Saved entries:
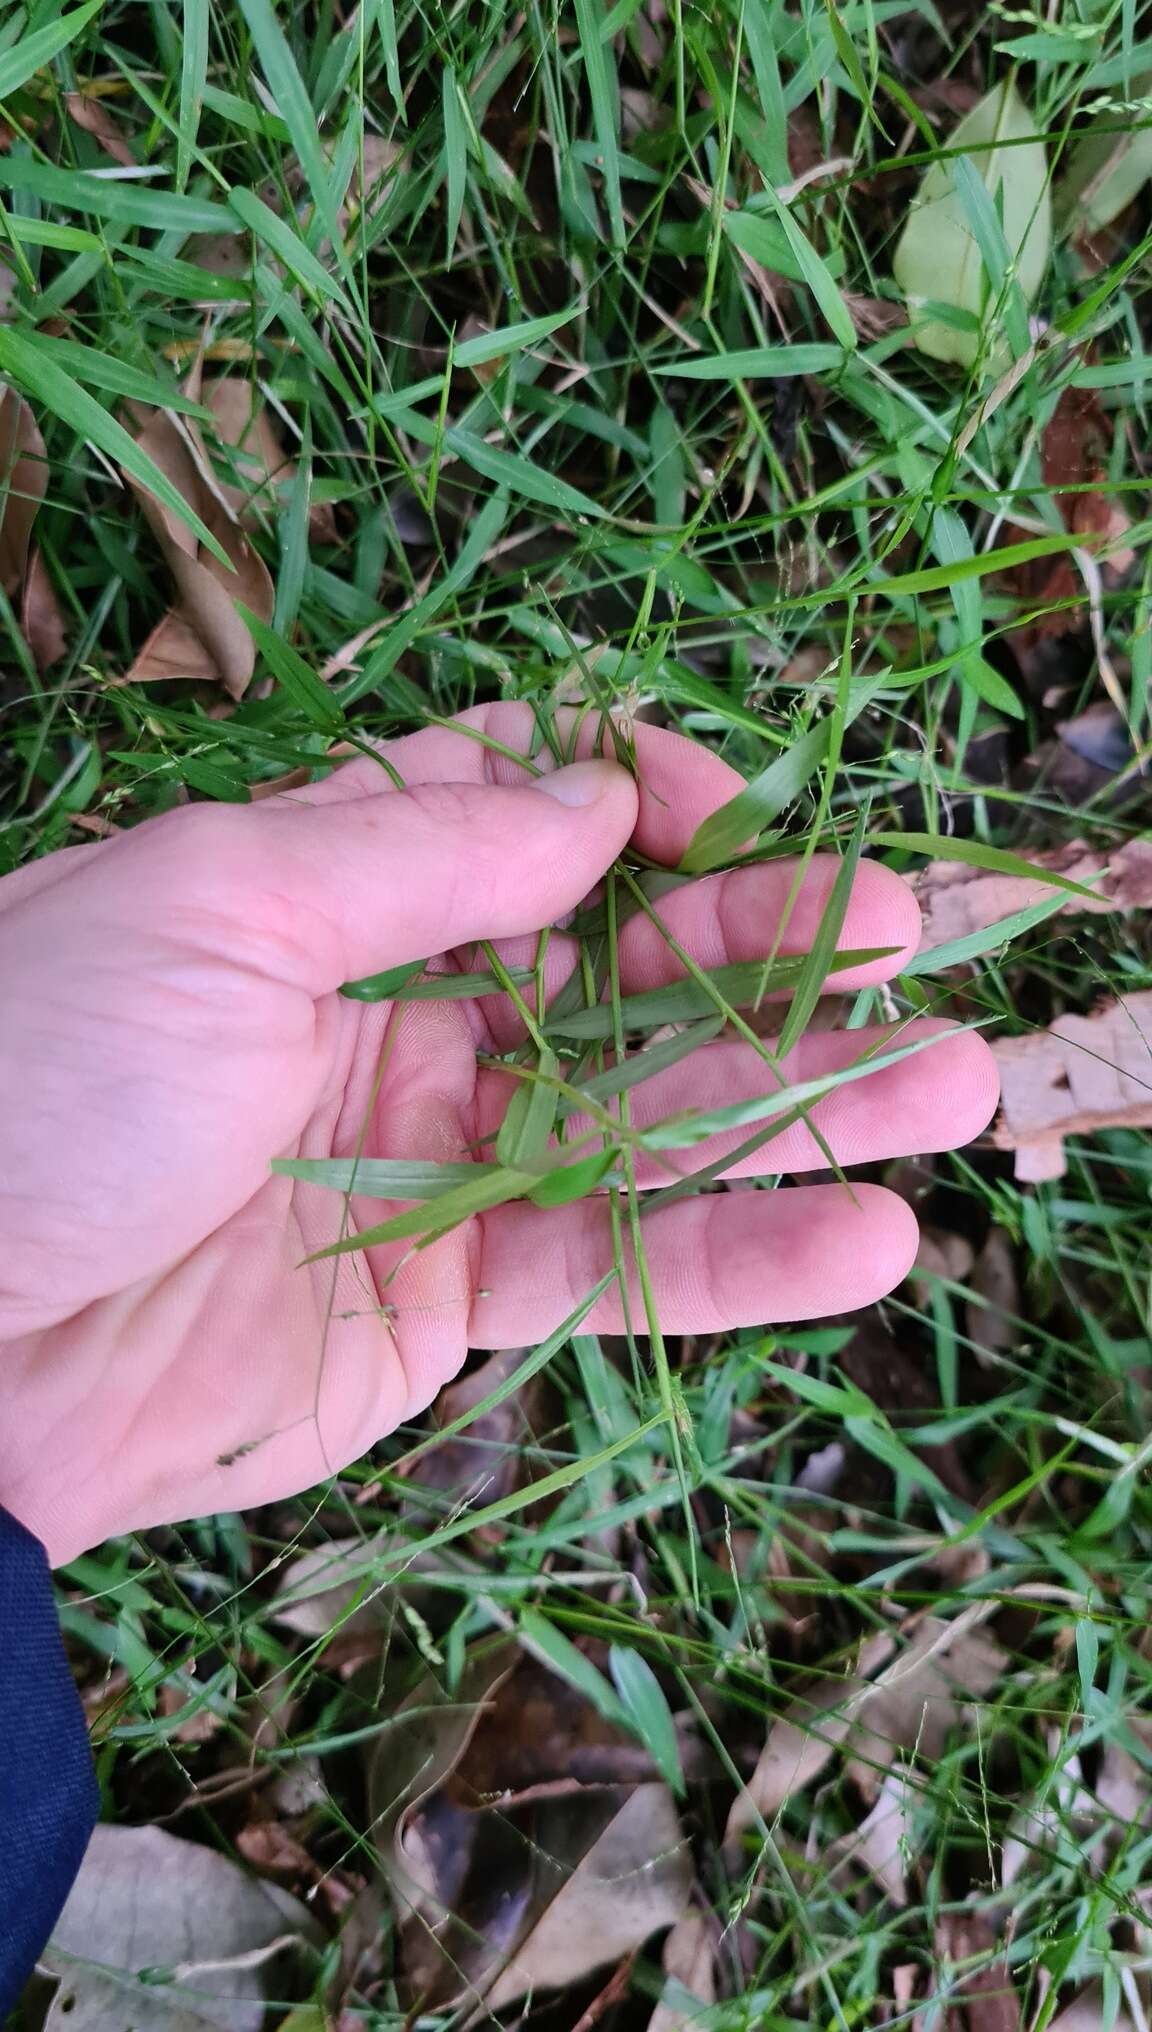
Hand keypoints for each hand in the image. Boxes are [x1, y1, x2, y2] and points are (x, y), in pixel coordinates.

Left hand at [0, 705, 996, 1562]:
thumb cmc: (43, 1075)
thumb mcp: (221, 901)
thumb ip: (427, 847)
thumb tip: (599, 796)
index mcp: (329, 887)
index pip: (527, 811)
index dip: (638, 801)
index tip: (725, 819)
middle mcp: (399, 1011)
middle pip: (621, 964)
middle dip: (763, 946)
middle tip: (900, 931)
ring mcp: (432, 1160)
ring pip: (650, 1119)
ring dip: (802, 1102)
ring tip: (953, 1080)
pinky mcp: (445, 1301)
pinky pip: (614, 1267)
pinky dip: (739, 1257)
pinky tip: (866, 1234)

» What needs to be done:
Output the line bearing "middle tip: (900, 931)" along with all the lines after it through the end of the entries, exactly, and no other lines.

» Written answer:
middle tip: (900, 931)
ring mcp: (432, 1160)
ring pip: (650, 1119)
ring dip: (802, 1102)
ring tip: (953, 1080)
pinky mcp: (445, 1301)
pinky pip: (614, 1267)
pinky dip: (739, 1257)
pinky tip: (866, 1234)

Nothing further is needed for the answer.